These words, published recently in Diego Maradona: The Last Interview And Other Conversations, resound ahead of Sunday’s World Cup final between France and Argentina. At 35, it is probably Messi’s last international match. But should he fail to win the one prize he lacks, that would not weaken his claim to be football’s Greatest of All Time or “GOAT” — fans on social media often refer to him with an emoji of the animal.

Two components go into the making of any sporting legend: brilliance and persona. Messi has only the former, as if he played like The Beatles while dressed as an accountant.

Whereas Maradona expressed his personality on the field, Messi never tried to. He aimed solely for efficiency. There were no unnecessary feints or flourishes, never a hint of art for art’s sake. From the start he consciously pursued GOAT status, chasing individual records for goals and trophies. Kylian Mbappé, a teammate at Paris Saint German but an opponent on Sunday, believed Messi and Cristiano Ronaldo were driven on by their personal rivalry: “One without the other might not have remained the best far ahead of the others for 15 years.”
________
ABOUT THIS EXERCISE — Rewrite the passage on Messi from "These words, published" up to and including "of the animal.", replacing "final" with "showdown".

COLLECTED MATERIAL —
________
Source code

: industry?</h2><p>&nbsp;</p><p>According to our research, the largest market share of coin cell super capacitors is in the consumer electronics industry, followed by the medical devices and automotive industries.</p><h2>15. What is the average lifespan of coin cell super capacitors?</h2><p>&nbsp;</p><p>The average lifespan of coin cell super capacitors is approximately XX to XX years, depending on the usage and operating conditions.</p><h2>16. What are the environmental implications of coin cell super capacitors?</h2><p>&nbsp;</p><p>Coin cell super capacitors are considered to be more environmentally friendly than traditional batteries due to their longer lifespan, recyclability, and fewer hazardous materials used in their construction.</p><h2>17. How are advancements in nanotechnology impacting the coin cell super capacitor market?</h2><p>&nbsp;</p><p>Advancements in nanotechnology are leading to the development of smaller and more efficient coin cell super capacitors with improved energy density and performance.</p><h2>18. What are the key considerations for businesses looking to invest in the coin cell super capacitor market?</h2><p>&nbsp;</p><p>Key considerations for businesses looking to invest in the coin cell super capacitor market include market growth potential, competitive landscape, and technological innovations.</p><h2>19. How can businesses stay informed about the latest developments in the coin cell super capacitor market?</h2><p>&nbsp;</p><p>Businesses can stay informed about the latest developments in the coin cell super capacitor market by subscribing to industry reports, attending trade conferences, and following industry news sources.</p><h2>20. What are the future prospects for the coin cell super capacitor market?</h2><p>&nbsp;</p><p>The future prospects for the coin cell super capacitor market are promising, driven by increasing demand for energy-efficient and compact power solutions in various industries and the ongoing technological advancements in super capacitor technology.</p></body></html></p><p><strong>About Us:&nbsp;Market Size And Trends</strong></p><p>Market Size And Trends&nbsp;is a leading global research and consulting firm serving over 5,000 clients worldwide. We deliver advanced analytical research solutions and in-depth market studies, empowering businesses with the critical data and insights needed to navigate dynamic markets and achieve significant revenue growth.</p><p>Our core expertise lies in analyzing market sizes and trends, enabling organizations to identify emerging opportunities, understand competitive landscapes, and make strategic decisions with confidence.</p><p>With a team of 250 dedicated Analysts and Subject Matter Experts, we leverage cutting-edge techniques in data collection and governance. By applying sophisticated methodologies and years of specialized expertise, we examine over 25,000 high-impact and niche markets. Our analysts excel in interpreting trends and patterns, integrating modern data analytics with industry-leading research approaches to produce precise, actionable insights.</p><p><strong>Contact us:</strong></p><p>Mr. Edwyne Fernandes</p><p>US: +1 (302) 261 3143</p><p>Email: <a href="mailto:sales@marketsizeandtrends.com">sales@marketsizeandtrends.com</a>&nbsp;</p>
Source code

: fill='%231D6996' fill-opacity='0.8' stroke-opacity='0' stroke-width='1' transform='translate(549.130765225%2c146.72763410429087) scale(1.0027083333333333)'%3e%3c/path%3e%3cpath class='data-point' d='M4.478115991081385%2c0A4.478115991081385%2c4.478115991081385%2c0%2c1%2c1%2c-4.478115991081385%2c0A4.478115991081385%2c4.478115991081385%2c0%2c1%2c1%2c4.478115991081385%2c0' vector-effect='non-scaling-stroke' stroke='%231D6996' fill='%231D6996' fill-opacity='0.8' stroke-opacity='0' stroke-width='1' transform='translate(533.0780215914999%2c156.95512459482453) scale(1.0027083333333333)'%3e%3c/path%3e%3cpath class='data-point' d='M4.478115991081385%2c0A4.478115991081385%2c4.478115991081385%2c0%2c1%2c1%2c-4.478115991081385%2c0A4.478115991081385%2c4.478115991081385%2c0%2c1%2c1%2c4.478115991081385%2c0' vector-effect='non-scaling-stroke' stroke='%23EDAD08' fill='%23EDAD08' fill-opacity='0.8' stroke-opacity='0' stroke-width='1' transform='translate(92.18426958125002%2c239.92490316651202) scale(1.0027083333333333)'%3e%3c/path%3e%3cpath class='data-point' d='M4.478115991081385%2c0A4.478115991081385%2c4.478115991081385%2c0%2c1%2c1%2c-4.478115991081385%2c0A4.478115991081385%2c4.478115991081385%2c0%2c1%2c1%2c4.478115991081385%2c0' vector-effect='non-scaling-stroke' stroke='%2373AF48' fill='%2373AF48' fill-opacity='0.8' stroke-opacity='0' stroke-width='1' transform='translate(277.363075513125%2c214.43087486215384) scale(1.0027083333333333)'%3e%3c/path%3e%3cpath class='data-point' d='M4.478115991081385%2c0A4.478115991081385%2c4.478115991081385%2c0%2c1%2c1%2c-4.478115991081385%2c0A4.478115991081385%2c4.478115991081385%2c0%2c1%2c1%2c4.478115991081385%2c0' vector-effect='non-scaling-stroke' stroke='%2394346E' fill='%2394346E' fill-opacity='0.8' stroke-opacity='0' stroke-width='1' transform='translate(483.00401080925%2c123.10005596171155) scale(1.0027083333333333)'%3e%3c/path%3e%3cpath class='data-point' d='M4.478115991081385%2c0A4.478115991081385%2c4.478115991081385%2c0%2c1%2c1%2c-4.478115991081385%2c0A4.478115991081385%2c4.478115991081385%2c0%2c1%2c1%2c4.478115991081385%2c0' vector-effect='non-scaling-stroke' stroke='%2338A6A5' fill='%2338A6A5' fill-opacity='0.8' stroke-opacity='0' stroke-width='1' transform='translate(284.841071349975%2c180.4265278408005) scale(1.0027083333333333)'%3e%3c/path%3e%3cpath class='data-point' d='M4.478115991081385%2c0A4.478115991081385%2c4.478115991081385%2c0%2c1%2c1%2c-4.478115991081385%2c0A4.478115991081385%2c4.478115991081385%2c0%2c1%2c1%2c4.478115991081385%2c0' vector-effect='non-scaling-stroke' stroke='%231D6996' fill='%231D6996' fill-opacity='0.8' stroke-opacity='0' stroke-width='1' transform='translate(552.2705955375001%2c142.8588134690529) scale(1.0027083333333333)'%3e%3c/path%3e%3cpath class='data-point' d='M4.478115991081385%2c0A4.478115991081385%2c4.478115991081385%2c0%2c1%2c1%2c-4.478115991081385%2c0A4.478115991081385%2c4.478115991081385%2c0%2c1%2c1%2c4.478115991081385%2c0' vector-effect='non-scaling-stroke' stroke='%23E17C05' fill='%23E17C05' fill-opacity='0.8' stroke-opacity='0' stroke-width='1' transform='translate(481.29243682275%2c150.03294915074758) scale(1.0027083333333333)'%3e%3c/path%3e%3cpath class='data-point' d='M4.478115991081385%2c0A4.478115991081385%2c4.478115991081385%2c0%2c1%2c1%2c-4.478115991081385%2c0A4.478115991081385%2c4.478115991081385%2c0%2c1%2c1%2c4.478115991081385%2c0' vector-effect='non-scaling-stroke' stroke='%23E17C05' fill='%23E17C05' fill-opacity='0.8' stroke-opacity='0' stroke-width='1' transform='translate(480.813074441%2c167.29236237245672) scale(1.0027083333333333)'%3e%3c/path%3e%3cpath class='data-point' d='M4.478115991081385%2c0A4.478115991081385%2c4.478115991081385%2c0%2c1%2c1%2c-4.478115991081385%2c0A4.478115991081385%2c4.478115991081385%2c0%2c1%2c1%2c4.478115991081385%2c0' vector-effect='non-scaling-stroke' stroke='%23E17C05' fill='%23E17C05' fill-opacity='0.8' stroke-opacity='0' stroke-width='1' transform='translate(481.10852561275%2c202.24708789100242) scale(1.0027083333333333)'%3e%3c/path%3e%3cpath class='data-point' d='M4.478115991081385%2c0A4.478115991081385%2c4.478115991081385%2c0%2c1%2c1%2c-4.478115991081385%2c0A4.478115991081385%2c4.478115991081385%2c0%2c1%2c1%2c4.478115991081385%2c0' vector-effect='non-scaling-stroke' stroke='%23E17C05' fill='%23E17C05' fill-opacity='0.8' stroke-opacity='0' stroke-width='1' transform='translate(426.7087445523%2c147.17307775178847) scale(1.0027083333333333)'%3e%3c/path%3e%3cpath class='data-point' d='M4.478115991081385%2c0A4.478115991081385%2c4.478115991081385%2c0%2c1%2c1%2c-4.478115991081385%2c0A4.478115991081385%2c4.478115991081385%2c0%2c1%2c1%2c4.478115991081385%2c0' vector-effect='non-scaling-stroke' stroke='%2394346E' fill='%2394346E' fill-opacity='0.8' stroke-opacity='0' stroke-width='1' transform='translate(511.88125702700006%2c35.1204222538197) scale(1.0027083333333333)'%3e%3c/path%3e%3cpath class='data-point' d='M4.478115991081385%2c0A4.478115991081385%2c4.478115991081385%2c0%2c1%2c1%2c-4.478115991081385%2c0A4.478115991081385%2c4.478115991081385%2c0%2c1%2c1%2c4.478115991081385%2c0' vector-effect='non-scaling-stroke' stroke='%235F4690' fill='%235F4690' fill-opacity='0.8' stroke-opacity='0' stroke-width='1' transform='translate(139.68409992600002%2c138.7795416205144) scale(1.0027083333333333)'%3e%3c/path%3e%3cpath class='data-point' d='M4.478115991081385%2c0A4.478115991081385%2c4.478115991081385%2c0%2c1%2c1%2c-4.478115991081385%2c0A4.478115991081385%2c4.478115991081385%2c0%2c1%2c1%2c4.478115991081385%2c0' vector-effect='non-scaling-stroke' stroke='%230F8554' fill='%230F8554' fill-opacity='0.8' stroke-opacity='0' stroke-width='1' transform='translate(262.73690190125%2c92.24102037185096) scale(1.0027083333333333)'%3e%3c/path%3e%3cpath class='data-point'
________
OUTPUT FOR THIS EXERCISE —
These words, published recently in Diego Maradona: The Last Interview And Other Conversations, resound ahead of Sunday’s World Cup showdown between France and Argentina. At 35, it is probably Messi’s last international match. But should he fail to win the one prize he lacks, that would not weaken his claim to be football’s Greatest of All Time or “GOAT” — fans on social media often refer to him with an emoji of the animal.